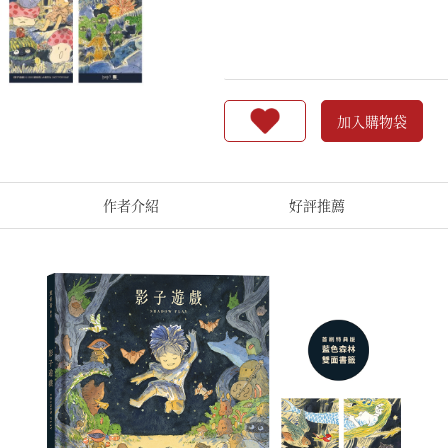
加入購物袋
作者介紹
好評推薦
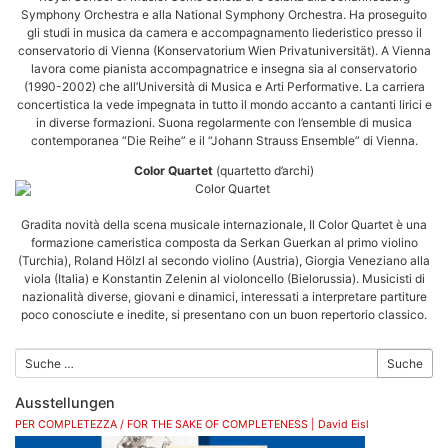
Symphony Orchestra e alla National Symphony Orchestra. Ha proseguito
gli studi in musica da camera e accompagnamento liederistico presso il
conservatorio di Vienna (Konservatorium Wien Privatuniversität). A Vienna
lavora come pianista accompagnatrice e insegna sia al conservatorio
(1990-2002) che all’Università di Musica e Arti Performative. La carriera
concertistica la vede impegnata in tutto il mondo accanto a cantanti lirici e
in diverse formazioni. Suona regolarmente con l’ensemble di musica
contemporanea “Die Reihe” e il “Johann Strauss Ensemble” di Vienna.
Color Quartet
(quartetto d’archi)
Gradita novità della scena musicale internazionale, Il Color Quartet è una
formazione cameristica composta da Serkan Guerkan al primo violino
(Turchia), Roland Hölzl al secondo violino (Austria), Giorgia Veneziano alla
viola (Italia) e Konstantin Zelenin al violoncello (Bielorussia). Musicisti di
nazionalità diverse, giovani e dinamici, interessati a interpretare partiture
poco conosciute e inedite, si presentano con un buon repertorio classico.
Suche
Ausstellungen
PER COMPLETEZZA / FOR THE SAKE OF COMPLETENESS | David Eisl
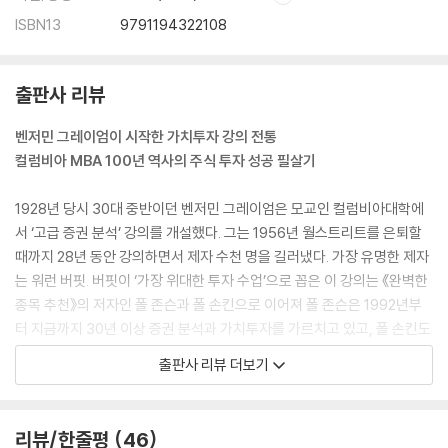
ISBN13
9791194322108
출판사 리뷰
벤저민 그레이엄이 시작한 가치투자 강의 전통
컬럼비아 MBA 100년 역사의 주식 투자 성공 필살기
1928년 당시 30대 중반이던 벤저민 그레이엄은 모교인 컬럼비아대학에
서 ‘고급 증권 분석’ 강의를 개설했다. 그는 1956년 월스트리트를 은퇴할
때까지 28년 동안 강의하면서 제자 수천 명을 길러냈다. 가장 유명한 제자
는 워런 버핏. 버핏이 ‘가장 위대한 투자 수업’으로 꼽은 이 강의는 《완벽한
종목 추천》의 저자인 폴 존슨과 폴 손킨으로 이어져 폴 존슨은 1992년부
터 지금까지 30년 이상 증권 분석과 가치투자를 가르치고 있고, 폴 손킨도
17년 동안 가치투자를 가르쳤다.
출판사 리뷰 더보기
그레이엄이 교수 이전에 뛰어난 실전 투자자였던 것처럼 저자들도 월스트
리트에서 애널리스트이자 펀드매니저로 오랫동안 여러 기업을 분석하고
리뷰/한줄평
46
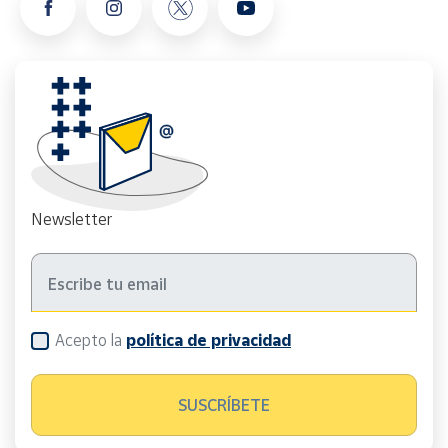
Newsletter
Acepto la
política de privacidad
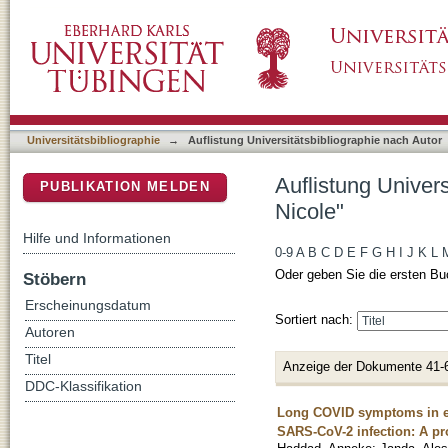
Auflistung Universitätsbibliographie nach Au
DSpace Repositorium (Manakin basiert)
Universitätsbibliographie
→
Auflistung Universitätsbibliographie nach Autor
Auflistung Univer
PUBLIKATION MELDEN
Nicole"
Hilfe und Informationen
0-9
A
B
C
D
E
F
G
H
I
J
K
L
Oder geben Sie die ersten Bu
Stöbern
Erscheinungsdatum
Sortiert nach:
Autoren
Titel
Anzeige der Dokumente 41-
DDC-Klassifikation
Long COVID symptoms in exp
SARS-CoV-2 infection: A pr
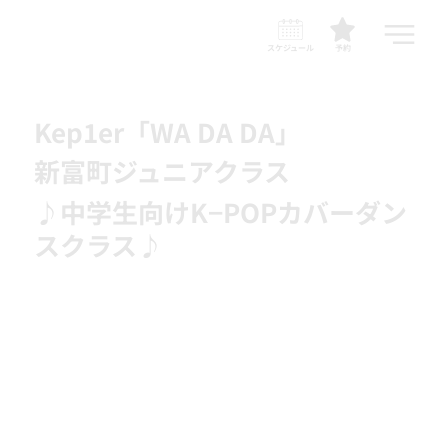
スケジュール
予約
Kep1er「WA DA DA」
新富町ジュニアクラス
♪中学生向けK−POPカバーダン
スクラス♪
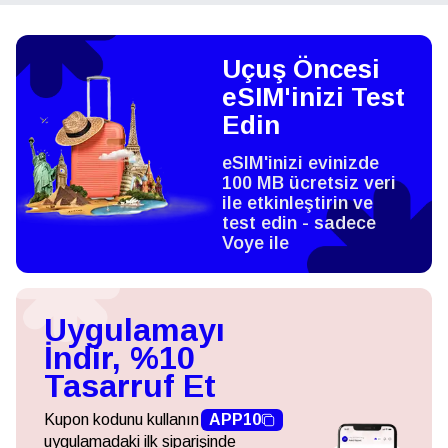
Uçuş Öncesi
eSIM'inizi Test
Edin
eSIM'inizi evinizde
100 MB ücretsiz veri
ile etkinleştirin ve
test edin - sadece
Voye ile
Uygulamayı
İndir, %10
Tasarruf Et
Kupon kodunu kullanın
APP10
uygulamadaki ilk siparişinde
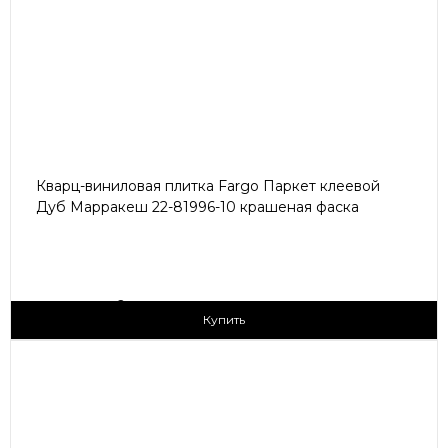
Кварц-виниловая плитка Fargo Паркет клеевой
Дуб Марракеш 22-81996-10 крашеная фаска
2
1 790 ₽/м
Купить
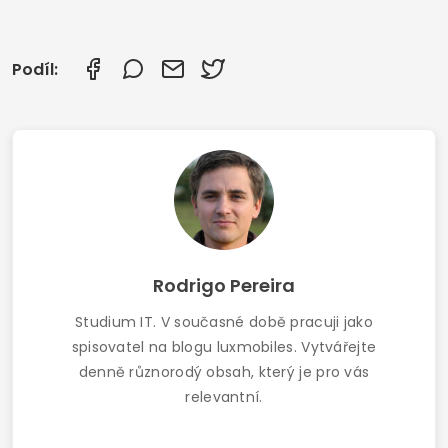
Podíl:
Rodrigo Pereira
Studium IT. V současné době pracuji jako
spisovatel na blogu luxmobiles. Vytvářejte
denně různorodý obsah, který je pro vás
relevantní.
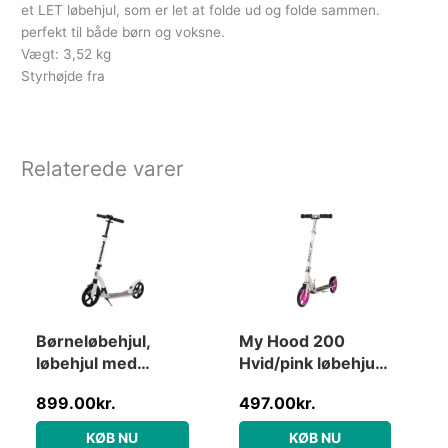
et LET løbehjul, som er let at folde ud og folde sammen.
perfekt til både børn og voksne.
Vægt: 3,52 kg
Styrhøjde fra
Relaterede varer
Børneløbehjul,
My Hood 200
løbehjul med
Hvid/pink løbehjul –
støddæmpning,
HURTIG LEVERING
899.00
kr.
497.00
kr.
sammenklappelig
– Til børn & voksne
og højdejusterbar,
KØB NU
KØB NU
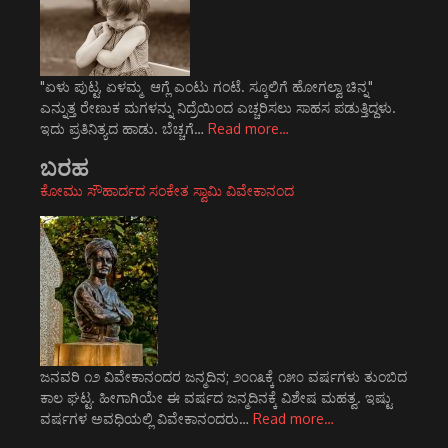
"ಏಳು ಪುಟ್ಟ, ಏಳಮ್ಮ ಆಗ್ಲೆ ಎಂಟು ಗಂಟೆ. ಸ್ಕೂಲಿಗೆ ಹೋಗಲ್ವಾ ಚಿನ್ನ"
ಎನ್ನುತ್ತ ರೇಣುಕ ಮಗಳನ್ನು ನಿದ್ರೆಯಿಂದ ಎಚ್ಚರಿಸಲು ಸಾಹಸ ಪಡುತ್ತಿದ್ದಳು.
ಇದು ಪ್ರತಿನಿತ್ಯದ ಹಾಡು. ಬೆಚ್ಚಗೆ…
Read more…
ಬರಹ
ಕೋಮು ಸೌಹಾರ್ದದ ಸಂಕೇತ ಸ್ವಾಮಿ ವಿವೇಕಾನಂದ
ಜನವರಿ ೧೨ ವಿವೇಕಾನಂದರ ಜನ್ಮದಿನ; ೨೦೧೩ಕ್ಕೆ ೧೫೦ ವರ್ಷಗಳು ತುಂಬಿದ
ಕಾಲ ಘಟ್ಟ. ಹೀಗಾಗಿಯೇ ಈ ವರ್ಷದ ಜನ್ಮದಿನಕ್ಕೆ ವಿಶೇಷ ಮಹತ್ವ. ಇಷ್ಟು
ವರ್ಷಗಳ ಅವಧಿಯಲ್ಲಿ ವಿವೇಕಾನಂದರು…
Read more…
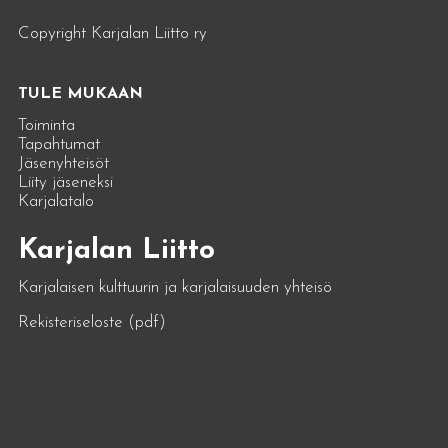
Copyright Karjalan Liitto ry
TULE MUKAAN
Toiminta
Tapahtumat
Jäsenyhteisöt
Liity jäseneksi
Karjalatalo
Karjalan Liitto
Karjalaisen kulttuurin ja karjalaisuuden yhteisö
Rekisteriseloste (pdf)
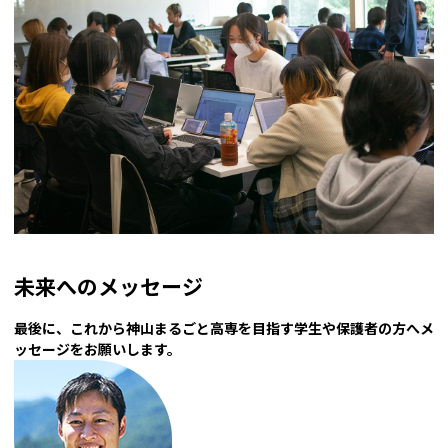
未来へのメッセージ
――最後に、これから神山まるごと高専を目指す学生や保護者の方へメ
ッセージをお願いします。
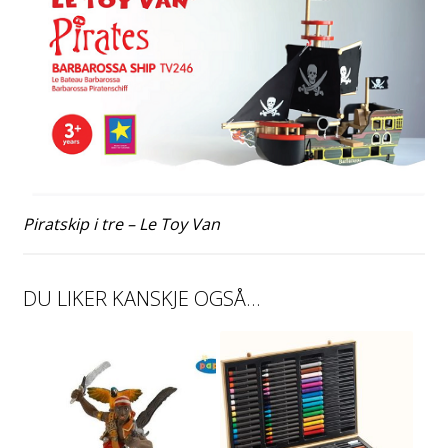
Piratskip i tre – Le Toy Van
DU LIKER KANSKJE OGSÅ…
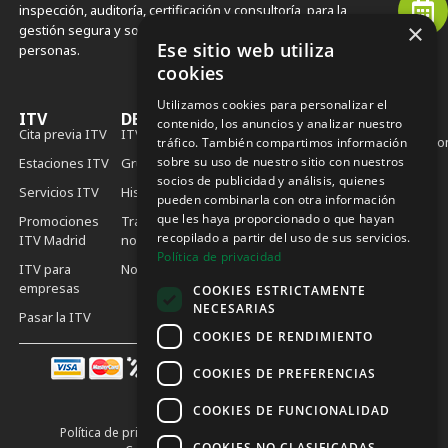
inspección, auditoría, certificación y consultoría, para la
×
gestión segura y sostenible de activos, procedimientos y
Ese sitio web utiliza
personas.
cookies
Utilizamos cookies para personalizar el
ITV
DEKRA
contenido, los anuncios y analizar nuestro
Contacto
Cita previa ITV
ITVerde
Contacta
itv.es@dekra.c
tráfico. También compartimos información
sobre su uso de nuestro sitio con nuestros
Estaciones ITV
Grupo DEKRA
900 102 762
Sede DEKRA
socios de publicidad y análisis, quienes
España Calle
Servicios ITV
Historia
pueden combinarla con otra información
696 340 310
Calabozos,
que les haya proporcionado o que hayan
Promociones
Trabaja con
12
recopilado a partir del uso de sus servicios.
ITV Madrid
nosotros
28108
Política de privacidad
Alcobendas,
ITV para
Noticias
Madrid
empresas
COOKIES ESTRICTAMENTE
NECESARIAS
Pasar la ITV
COOKIES DE RENDIMIENTO
COOKIES DE PREFERENCIAS
COOKIES DE FUNCIONALIDAD
Política de privacidad
Política de cookies
Aviso legal
COOKIES NO CLASIFICADAS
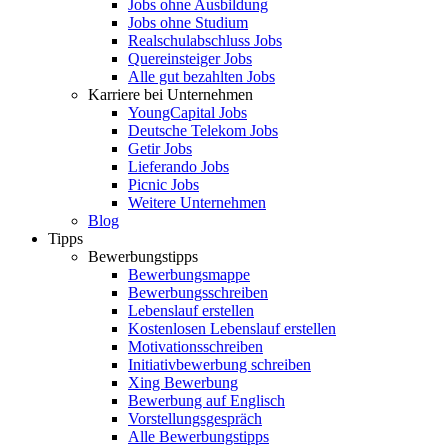
Jobs ohne Ausbildung
Jobs ohne Studium
Realschulabschluss Jobs
Quereinsteiger Jobs
Alle gut bezahlten Jobs
Karriere bei Unternehmen
YoungCapital Jobs
Deutsche Telekom Jobs
Getir Jobs
Lieferando Jobs
Picnic Jobs
Weitere Unternehmen
Blog
Tipps
Bewerbungstipps
Bewerbungsmappe
Bewerbungsschreiben
Lebenslauf erstellen
Kostenlosen Lebenslauf erstellen
Motivationsschreiben
Initiativbewerbung schreiben
Xing Bewerbung
Bewerbung auf Englisch
Vorstellungsgespräch
Alle Bewerbungstipps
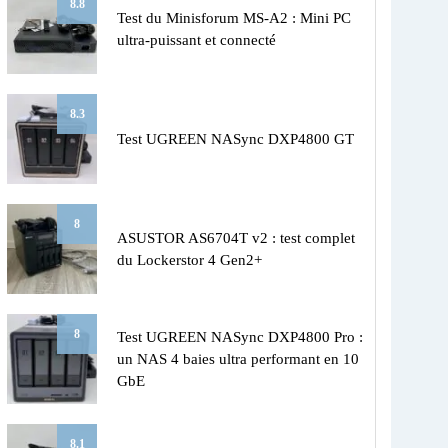
8.8
Test du Minisforum MS-A2 : Mini PC
ultra-puissant et connecté
8.3
Test UGREEN NASync DXP4800 GT
8
ASUSTOR AS6704T v2 : test complet
du Lockerstor 4 Gen2+
8
Test UGREEN NASync DXP4800 Pro :
un NAS 4 baies ultra performant en 10
GbE
8.1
-- -- --
Work required
Copy every line above that contains the string "eSIM", reproducing each matching line in full.

Written answer
eSIM'inizi Test
eSIM'inizi evinizde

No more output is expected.